● Task prompt
Reproduce word for word every line from the one containing "left) bottom right" to the final line of the data below; omit the pictures.

● Exercise materials
────────────────────

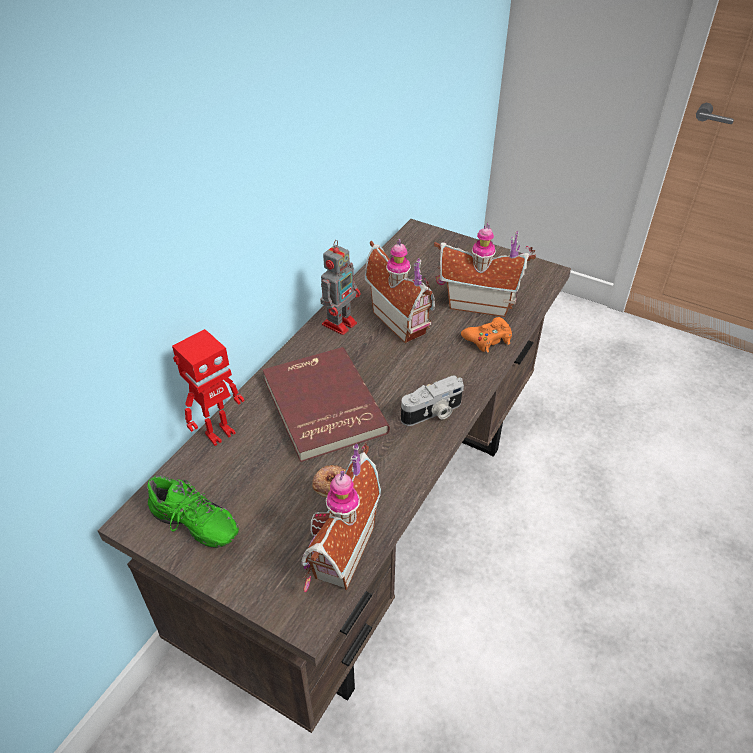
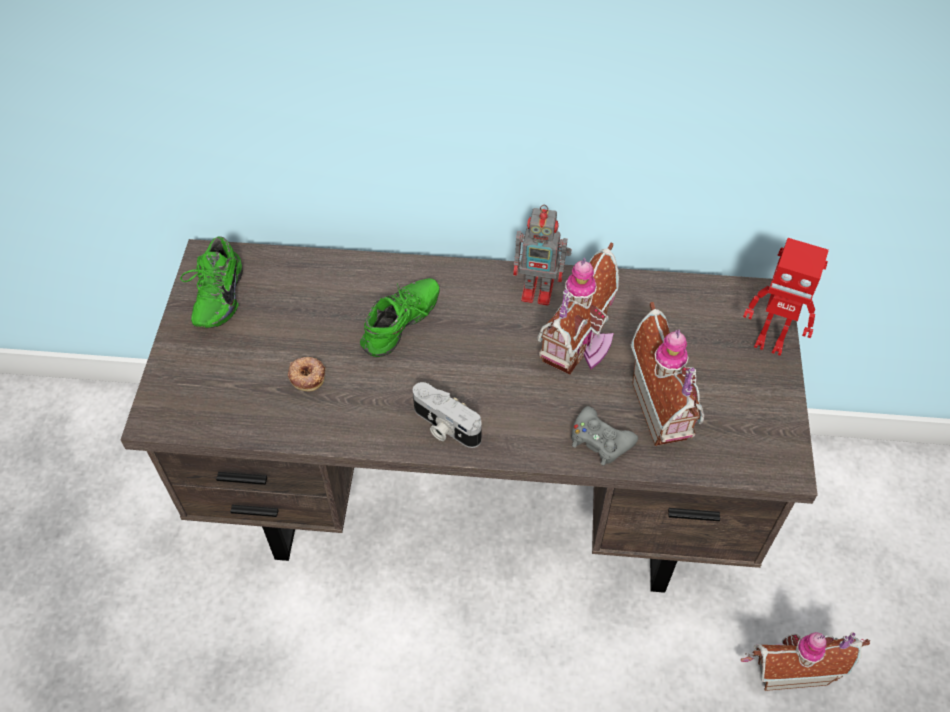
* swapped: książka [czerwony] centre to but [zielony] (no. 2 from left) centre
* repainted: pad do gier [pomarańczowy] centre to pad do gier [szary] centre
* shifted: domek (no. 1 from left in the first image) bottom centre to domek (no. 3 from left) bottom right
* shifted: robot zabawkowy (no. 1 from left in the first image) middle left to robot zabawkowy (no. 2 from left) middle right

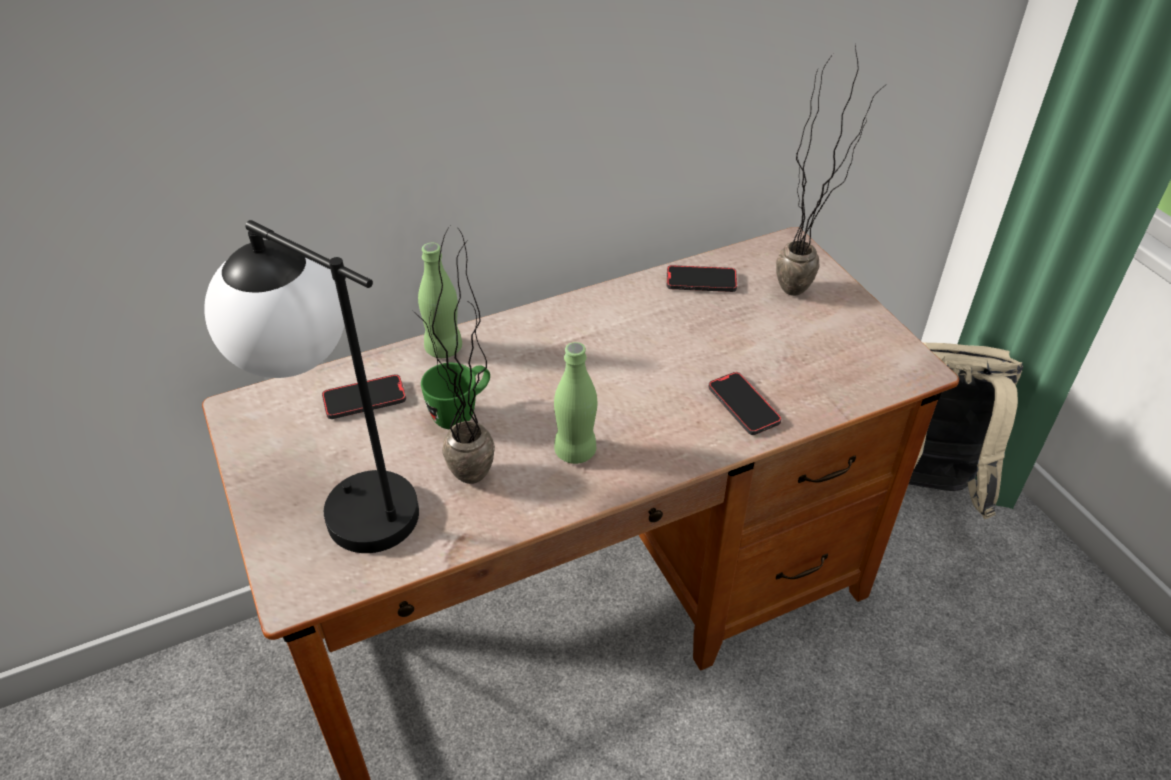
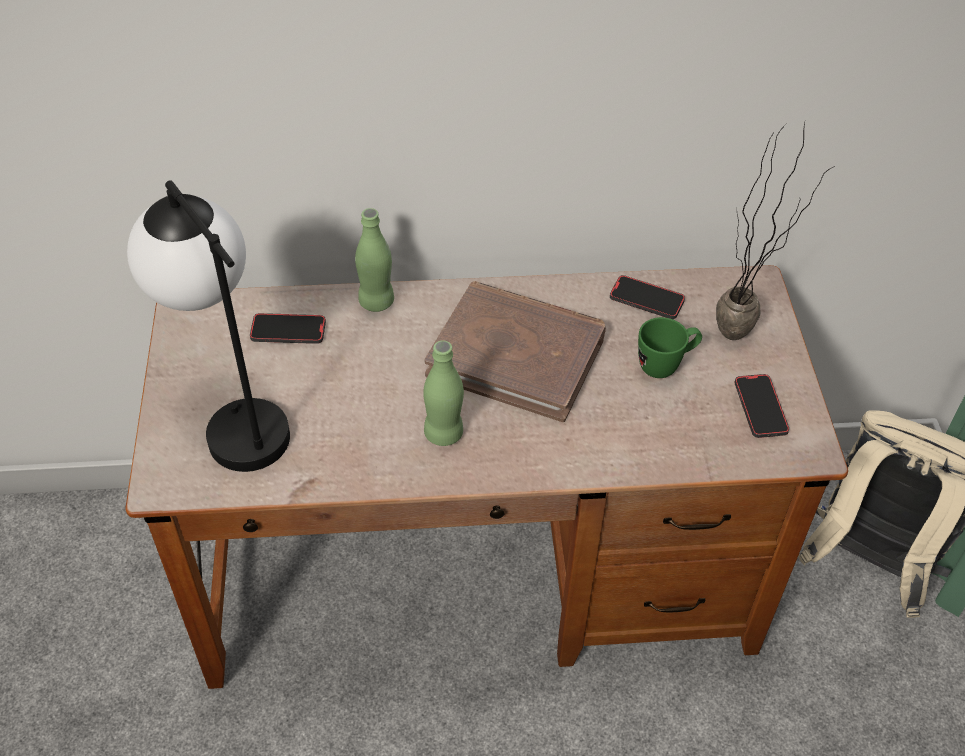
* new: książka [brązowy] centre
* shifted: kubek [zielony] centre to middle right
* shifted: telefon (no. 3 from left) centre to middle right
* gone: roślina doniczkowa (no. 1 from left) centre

────────────────────

● Completed exercise
* shifted: domek (no. 1 from left in the first image) bottom centre to domek (no. 3 from left) bottom right
* shifted: robot zabawkowy (no. 1 from left in the first image) middle left to robot zabawkowy (no. 2 from left) middle right

* new: książka [brązowy] centre
* shifted: kubek [zielony] centre to middle right
* shifted: telefon (no. 3 from left) centre to middle right
* gone: roślina doniczkowa (no. 1 from left) centre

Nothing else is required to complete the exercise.